• _YOUR TASK_
Copy the lines of the records word for word, starting at the very beginning of the records and ending with the line that contains "えたと感じています。当方は、".
------------------------------
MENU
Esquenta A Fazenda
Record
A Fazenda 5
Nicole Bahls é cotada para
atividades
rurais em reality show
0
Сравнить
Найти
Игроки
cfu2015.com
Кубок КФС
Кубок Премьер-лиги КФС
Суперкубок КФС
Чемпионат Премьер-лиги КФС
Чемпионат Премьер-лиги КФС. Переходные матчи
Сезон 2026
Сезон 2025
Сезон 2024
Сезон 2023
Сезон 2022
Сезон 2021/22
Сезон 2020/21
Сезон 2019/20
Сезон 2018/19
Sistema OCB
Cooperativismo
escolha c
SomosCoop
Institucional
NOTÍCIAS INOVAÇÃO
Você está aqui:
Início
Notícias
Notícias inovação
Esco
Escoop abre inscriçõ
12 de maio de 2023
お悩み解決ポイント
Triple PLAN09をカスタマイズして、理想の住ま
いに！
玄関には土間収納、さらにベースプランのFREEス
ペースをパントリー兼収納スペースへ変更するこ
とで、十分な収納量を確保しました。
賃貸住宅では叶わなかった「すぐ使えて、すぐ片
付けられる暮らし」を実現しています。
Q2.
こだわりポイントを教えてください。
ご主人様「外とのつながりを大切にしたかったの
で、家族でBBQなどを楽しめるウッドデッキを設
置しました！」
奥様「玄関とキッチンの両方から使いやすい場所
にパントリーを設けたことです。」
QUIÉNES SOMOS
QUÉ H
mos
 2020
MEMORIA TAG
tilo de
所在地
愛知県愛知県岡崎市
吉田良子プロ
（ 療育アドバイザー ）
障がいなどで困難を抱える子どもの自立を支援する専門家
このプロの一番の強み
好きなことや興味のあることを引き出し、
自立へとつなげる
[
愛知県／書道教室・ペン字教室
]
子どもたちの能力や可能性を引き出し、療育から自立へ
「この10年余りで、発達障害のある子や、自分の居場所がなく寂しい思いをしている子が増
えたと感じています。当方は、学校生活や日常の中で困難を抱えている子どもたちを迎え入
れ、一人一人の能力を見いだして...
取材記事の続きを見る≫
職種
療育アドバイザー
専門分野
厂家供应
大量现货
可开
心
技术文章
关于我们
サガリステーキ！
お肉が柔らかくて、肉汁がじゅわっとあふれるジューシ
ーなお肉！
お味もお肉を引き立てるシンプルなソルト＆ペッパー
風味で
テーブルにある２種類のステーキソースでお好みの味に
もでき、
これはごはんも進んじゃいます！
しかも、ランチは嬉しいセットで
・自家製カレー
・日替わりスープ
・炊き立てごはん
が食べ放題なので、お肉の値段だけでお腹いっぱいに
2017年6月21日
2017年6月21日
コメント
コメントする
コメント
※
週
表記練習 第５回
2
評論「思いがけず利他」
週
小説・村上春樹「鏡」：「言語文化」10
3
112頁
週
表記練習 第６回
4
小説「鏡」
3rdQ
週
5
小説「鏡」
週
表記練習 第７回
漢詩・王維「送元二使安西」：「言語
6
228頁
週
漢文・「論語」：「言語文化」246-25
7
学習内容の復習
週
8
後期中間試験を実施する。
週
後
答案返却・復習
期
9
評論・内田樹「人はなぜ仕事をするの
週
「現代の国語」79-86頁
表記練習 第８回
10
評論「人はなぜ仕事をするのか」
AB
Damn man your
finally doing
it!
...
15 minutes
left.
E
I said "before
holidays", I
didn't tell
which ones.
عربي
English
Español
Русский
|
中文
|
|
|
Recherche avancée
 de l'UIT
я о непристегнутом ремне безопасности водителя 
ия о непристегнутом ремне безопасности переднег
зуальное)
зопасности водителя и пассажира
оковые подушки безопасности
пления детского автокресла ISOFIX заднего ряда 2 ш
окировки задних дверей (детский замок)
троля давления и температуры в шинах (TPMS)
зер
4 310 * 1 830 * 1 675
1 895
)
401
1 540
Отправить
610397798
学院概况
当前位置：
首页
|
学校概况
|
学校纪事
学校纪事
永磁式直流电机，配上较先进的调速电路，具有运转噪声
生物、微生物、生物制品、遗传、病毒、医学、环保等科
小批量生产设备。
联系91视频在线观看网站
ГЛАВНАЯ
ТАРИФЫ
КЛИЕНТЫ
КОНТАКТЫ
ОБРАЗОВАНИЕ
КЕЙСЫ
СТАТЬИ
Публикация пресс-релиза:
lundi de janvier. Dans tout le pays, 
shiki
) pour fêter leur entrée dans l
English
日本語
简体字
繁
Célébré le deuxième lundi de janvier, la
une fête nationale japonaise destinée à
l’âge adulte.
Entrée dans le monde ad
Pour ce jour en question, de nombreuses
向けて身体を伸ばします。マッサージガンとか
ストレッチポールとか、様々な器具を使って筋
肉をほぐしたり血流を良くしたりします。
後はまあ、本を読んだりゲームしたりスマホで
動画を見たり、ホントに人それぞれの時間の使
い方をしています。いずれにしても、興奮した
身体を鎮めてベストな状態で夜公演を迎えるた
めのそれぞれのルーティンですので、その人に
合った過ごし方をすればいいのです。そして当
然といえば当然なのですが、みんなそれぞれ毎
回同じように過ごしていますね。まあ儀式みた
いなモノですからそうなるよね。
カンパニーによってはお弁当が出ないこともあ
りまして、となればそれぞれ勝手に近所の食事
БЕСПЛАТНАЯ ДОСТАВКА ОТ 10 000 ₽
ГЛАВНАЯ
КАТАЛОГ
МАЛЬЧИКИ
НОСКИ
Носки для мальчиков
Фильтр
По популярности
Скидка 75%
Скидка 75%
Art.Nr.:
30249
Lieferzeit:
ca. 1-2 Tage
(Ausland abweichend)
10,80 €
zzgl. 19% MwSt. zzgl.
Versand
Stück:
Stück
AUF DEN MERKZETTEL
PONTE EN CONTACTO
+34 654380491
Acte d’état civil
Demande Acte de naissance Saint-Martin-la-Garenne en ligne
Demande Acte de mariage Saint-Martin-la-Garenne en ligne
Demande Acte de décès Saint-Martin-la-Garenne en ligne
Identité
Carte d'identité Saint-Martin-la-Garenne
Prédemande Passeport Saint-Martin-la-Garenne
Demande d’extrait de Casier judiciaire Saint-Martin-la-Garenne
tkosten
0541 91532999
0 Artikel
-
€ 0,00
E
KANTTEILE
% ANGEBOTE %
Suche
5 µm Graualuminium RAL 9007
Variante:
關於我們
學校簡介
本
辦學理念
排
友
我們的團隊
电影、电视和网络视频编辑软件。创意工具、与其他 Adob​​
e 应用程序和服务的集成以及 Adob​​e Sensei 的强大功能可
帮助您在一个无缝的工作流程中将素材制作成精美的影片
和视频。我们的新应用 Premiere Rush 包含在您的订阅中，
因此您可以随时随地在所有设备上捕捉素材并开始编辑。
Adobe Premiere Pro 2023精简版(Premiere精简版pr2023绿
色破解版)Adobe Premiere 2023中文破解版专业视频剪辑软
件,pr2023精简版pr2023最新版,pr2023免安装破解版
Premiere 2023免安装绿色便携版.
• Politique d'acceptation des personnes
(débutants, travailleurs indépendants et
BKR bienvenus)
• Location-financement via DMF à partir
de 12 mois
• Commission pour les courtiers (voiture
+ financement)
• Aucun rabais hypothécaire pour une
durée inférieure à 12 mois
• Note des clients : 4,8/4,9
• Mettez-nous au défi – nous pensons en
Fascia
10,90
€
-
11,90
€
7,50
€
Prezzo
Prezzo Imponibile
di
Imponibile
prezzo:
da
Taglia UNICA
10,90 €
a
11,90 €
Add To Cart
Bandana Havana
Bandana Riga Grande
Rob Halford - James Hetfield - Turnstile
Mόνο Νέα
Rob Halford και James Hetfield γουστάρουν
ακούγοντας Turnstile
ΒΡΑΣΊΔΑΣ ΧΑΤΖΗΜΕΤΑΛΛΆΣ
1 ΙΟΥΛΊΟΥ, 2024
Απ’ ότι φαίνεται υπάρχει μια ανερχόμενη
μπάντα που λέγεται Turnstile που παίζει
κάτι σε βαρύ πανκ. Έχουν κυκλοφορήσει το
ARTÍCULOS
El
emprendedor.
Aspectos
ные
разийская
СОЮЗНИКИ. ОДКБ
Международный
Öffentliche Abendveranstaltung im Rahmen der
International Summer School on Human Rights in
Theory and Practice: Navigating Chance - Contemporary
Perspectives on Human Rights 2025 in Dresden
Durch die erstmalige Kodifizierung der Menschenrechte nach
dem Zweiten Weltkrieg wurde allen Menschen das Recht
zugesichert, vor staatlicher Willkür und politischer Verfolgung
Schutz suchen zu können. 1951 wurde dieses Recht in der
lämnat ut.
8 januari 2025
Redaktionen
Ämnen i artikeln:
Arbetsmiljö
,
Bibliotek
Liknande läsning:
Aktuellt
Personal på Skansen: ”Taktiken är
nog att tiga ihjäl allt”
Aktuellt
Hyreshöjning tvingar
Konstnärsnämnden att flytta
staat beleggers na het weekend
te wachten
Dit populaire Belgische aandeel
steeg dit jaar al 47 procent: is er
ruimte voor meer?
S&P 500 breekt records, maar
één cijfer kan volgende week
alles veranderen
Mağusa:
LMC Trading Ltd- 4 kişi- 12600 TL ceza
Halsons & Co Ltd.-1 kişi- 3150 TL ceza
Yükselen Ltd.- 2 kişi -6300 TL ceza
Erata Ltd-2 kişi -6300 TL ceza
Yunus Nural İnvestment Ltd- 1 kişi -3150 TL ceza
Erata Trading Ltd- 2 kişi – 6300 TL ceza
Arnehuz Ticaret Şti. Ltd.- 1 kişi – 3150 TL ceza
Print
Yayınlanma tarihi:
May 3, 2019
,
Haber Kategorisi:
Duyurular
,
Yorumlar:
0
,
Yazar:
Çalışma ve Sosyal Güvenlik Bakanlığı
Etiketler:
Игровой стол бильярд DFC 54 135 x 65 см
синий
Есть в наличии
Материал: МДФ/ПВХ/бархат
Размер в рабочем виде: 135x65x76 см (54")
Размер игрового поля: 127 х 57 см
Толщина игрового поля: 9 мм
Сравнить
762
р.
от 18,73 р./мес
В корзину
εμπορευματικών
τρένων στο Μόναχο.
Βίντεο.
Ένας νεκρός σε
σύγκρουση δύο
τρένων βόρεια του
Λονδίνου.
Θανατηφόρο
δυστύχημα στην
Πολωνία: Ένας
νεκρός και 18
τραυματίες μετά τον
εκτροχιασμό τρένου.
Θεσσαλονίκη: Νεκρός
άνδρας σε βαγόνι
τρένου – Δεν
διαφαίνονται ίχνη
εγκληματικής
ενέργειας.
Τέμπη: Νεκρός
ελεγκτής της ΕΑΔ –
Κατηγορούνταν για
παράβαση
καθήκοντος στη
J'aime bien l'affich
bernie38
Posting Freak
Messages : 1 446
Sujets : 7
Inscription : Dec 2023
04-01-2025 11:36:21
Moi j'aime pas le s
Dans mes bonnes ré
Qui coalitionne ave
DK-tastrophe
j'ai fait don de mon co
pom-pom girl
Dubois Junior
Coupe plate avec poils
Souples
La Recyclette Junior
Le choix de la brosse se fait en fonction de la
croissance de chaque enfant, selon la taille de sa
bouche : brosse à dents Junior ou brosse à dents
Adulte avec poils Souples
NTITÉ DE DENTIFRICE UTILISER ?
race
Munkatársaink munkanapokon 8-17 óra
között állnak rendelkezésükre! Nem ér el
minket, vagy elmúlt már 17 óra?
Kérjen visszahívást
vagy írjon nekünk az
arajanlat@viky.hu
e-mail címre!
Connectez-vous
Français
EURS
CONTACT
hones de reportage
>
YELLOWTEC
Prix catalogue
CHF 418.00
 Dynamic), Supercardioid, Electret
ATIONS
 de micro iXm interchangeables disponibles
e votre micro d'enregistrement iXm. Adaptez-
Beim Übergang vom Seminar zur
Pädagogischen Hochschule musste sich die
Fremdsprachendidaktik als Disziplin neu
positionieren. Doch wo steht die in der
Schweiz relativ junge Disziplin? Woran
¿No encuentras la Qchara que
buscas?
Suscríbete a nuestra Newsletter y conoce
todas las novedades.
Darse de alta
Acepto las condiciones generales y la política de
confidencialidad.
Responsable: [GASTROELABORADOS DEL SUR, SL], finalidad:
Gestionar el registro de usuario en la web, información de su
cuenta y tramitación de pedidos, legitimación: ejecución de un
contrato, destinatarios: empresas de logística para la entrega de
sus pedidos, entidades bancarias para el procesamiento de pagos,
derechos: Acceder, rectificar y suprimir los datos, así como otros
------------------------------
• _RESULT FOR THIS TASK_
MENU
Esquenta A Fazenda
Record
A Fazenda 5
Nicole Bahls é cotada para
atividades
rurais em reality show
0
Сравнить
Найти
Игроки
cfu2015.com
Кубок КФС
Кубок Премьер-лиги КФС
Суперкубок КФС
Чемпионат Премьер-лиги КФС
Чемпионат Премьер-лиги КФС. Переходные матчи
Сезон 2026
Сезон 2025
Сезон 2024
Сезон 2023
Сезон 2022
Сезон 2021/22
Сезон 2020/21
Сезон 2019/20
Сезон 2018/19
Sistema OCB
Cooperativismo
escolha c
SomosCoop
Institucional
NOTÍCIAS INOVAÇÃO
Você está aqui:
Início
Notícias
Notícias inovação
Esco
Escoop abre inscriçõ
12 de maio de 2023
お悩み解決ポイント
Triple PLAN09をカスタマイズして、理想の住ま
いに！
玄関には土間収納、さらにベースプランのFREEス
ペースをパントリー兼収納スペースへ変更するこ
とで、十分な収納量を確保しました。
賃貸住宅では叶わなかった「すぐ使えて、すぐ片
付けられる暮らし」を実現しています。
Q2.
こだわりポイントを教えてください。
ご主人様「外とのつながりを大切にしたかったの
で、家族でBBQなどを楽しめるウッドデッキを設
置しました！」
奥様「玄関とキッチンの両方から使いやすい場所
にパントリーを設けたことです。」
QUIÉNES SOMOS
QUÉ H
mos
 2020
MEMORIA TAG
tilo de
所在地
愛知県愛知県岡崎市
吉田良子プロ
（ 療育アドバイザー ）
障がいなどで困難を抱える子どもの自立を支援する専門家
このプロの一番の強み
好きなことや興味のあることを引き出し、
自立へとつなげる
[
愛知県／書道教室・ペン字教室
]
子どもたちの能力や可能性を引き出し、療育から自立へ
「この10年余りで、発達障害のある子や、自分の居場所がなく寂しい思いをしている子が増
えたと感じています。当方は、学校生活や日常の中で困難を抱えている子どもたちを迎え入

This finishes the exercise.